A school board member in Arizona is suing her school board because she was told she couldn’t quote Bible verses during meetings.
Board member Heather Rooks said the Peoria Unified School District in Glendale claimed she violated the Constitution by citing Scripture.
At a board meeting last June, Rooks read Ephesians 6:13 to the board. “So put on every piece of God’s armor so that you can resist the enemy in times of evil,” according to KNXV-TV.
Then, at the July board meeting, the school district’s attorney sent his opinion to board members, claiming that quoting Bible verses at board meetings violates the Establishment Clause the US Constitution, the outlet reported.
In August, the school board president then asked Rooks to stop quoting scripture during meeting times specifically set aside for board members to comment on any topic they choose.
As a result, attorneys for the First Liberty Institute and the law firm Gibson Dunn & Crutcher LLP filed a federal lawsuit on behalf of Rooks, arguing that the board of directors violated his right to free speech by telling him that she couldn’t quote the Bible.
According to the complaint, “Rooks’ recitation of a passage from the Bible, without commentary, elaboration or proselytizing, during his comments to the Board of Trustees, does not violate the Establishment Clause of the First Amendment.” The Establishment Clause provides that “Congress shall make no law respecting an establishment of religion.” Rooks’ practice accords with over 200 years of historical practices and understandings of this nation. See Marsh v. Chambers, 463 US 783, 786 (1983) (“The opening of sessions of legislative and other public deliberative bodies with prayer is deeply rooted in the history and tradition of this country.”). Officials from Presidents Washington and Lincoln to President Biden regularly recited Scripture while carrying out their official duties.
“The idea that the Establishment Clause prevents public officials from quoting the Bible is simply false.
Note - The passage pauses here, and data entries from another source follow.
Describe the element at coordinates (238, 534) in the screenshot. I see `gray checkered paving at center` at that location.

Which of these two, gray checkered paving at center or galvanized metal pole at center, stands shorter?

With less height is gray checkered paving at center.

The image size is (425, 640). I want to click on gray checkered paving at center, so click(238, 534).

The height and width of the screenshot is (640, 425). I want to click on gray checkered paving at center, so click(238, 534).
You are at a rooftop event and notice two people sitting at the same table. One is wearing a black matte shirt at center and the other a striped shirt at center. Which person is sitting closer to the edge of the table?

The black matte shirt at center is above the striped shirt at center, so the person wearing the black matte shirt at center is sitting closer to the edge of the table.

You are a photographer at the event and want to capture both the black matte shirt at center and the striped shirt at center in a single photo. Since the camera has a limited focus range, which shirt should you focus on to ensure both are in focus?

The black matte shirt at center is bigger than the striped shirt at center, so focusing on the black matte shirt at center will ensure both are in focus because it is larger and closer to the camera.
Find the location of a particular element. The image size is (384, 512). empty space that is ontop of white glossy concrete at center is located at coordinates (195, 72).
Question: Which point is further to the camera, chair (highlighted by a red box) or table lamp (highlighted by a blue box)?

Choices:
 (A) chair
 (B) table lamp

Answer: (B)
It has never been the law. And it has never been the history or tradition of this country,” Andrew Gould, lead attorney for First Liberty, told KNXV-TV.
Gould, who formerly served as an Arizona Supreme Court justice, explained to KJZZ Radio why Rooks recites scripture during board meetings.
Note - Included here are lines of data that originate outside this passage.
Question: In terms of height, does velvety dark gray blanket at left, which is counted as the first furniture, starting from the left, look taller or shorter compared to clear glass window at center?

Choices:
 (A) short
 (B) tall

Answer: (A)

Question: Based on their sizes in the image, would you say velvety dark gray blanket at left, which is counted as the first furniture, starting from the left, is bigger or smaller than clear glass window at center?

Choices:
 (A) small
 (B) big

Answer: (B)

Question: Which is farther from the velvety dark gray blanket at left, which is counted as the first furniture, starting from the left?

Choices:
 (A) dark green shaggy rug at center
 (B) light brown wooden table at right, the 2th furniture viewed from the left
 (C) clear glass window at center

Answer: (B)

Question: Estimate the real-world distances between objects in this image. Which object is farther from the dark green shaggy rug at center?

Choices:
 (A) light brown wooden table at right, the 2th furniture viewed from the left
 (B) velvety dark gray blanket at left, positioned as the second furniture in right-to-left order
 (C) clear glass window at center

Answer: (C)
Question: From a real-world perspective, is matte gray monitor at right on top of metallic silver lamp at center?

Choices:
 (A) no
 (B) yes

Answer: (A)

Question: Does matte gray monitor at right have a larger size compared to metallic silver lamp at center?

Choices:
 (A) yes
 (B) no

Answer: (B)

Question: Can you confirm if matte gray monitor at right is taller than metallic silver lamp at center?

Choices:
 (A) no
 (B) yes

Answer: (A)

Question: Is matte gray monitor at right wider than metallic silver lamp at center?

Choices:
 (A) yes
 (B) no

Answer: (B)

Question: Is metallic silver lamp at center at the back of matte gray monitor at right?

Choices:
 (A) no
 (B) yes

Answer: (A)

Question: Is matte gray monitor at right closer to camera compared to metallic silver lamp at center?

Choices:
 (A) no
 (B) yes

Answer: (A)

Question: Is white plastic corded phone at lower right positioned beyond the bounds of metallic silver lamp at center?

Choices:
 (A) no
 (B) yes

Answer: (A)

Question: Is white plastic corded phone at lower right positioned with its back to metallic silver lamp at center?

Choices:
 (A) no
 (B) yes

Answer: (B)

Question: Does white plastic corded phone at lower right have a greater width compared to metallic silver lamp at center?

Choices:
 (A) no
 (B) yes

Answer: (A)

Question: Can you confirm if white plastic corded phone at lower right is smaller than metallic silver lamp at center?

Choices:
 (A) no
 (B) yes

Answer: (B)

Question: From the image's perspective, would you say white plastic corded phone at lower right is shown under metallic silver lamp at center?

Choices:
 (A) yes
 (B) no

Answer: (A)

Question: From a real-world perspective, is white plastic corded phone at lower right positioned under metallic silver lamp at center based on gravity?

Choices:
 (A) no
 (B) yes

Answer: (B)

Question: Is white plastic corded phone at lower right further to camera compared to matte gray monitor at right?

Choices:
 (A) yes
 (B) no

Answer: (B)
“So the reason Heather recites scripture is just to give herself strength during these very contentious school board meetings,” he said.
Gould said the board had not shown a compelling interest in restricting Rook’s speech.
“This is simply content-based censorship and restriction of his views,” he said.
“It’s because the district told her to stop reciting verses. The district told her it was a violation of the Establishment Clause. So she really has no choice but to protect his rights in court,” Gould told the outlet.
“It saddens me a little bit,” Rooks told KNXV. “I’m grateful to my attorneys, but it just saddens me that we’re in this great country, America, and we can’t protect our First Amendment rights.”
CBN News has reached out to the Peoria Unified School District for comment. In an emailed response, Erin Dunsey, a district spokeswoman, said Peoria Unified had not formally received a complaint as of Thursday afternoon.